A few years ago, after I had my sudden epiphany about Mormonism, I was really angry. I felt like I had wasted 40 years of my life putting all my efforts and energy into something that wasn’t real. And I wanted to blame someone for it. I took to calling the LDS church a “fucking cult” fairly regularly, and I think I meant it. I was pissed off, and I wanted everyone to know it.
My wife taught me something important a while back, and that is that anger is almost always a substitute for a deeper underlying emotion. For me, it was sadness and hurt. I can’t describe how sad and hurt I felt to discover that the life I had devoted myself to was based on a lie, and a pretty big lie at that. I remember the day that we went to talk to my bishop about my lack of faith. I lay on my bed sobbing harder than I have ever sobbed, except for the day I learned my brothers were dead. I could not be consoled, and my wife didn’t even try. She knew that nothing she could say would help.
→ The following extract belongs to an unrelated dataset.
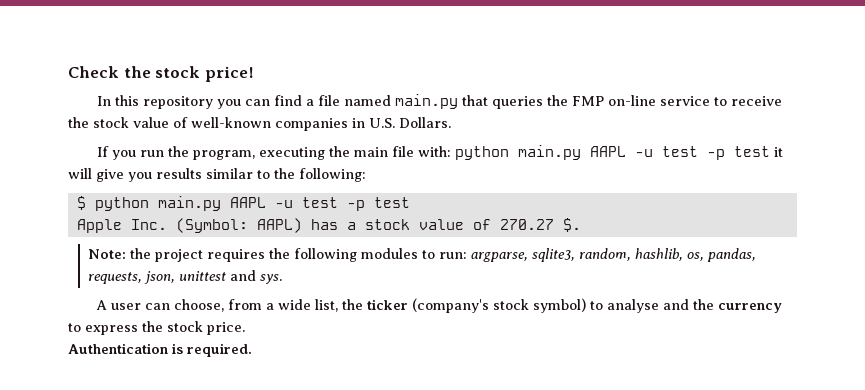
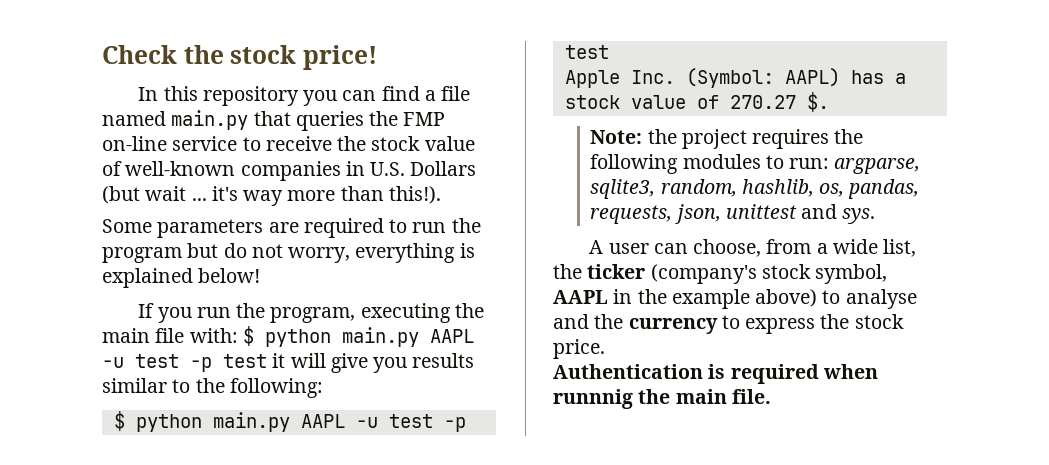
[399,117,451,128] Dollars. -> [410,161,477,176] [102,186,441,206] [102,218,481,238] [102,243,475,263] [102,268,261,288] Dollars (but wait ... it's way more than this!). // Some parameters are required to run the program but do not worry, everything is explained below!
(452, 151) none -> [242,326,254,346] $
[533,298,587,313] symbol) -> [815,264,888,284] [553,289,818,309] symbol, AAPL in the example above)
[187,343,252,357] required. -> [730,364,878,384] [553,389,771,409] required when runnnig the main file.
They say anger is a natural part of grieving, and maybe it was for me. But I’m glad it passed. I’m glad I can drive past a church without flipping it off (I’m embarrassed to admit I did that a few times driving past our stake center in Texas). I’m glad that I can be respectful towards things I do not believe. I’m glad I can appreciate the good that the church does in my family’s lives and in the lives of millions of people.
That’s not to say that I believe in the church. I don’t. And I have solid reasons not to believe. I think one of the other reasons I was angry was that I couldn’t really tell my family about what I was thinking and feeling. It always ended up in hurt feelings and sometimes anger. I’m again grateful that I no longer feel that need to convince anyone that I’m right (though I know I’m right, natch).
My goal is a live-and-let-live existence. My wife has told me before that she backed away from her public forms of worship because she didn’t want to hurt my feelings. I’d like to think I’m beyond that, and it pains me to know that she ever thought that of me.
I have a long way to go, but I’m getting better every day, at least I hope I am.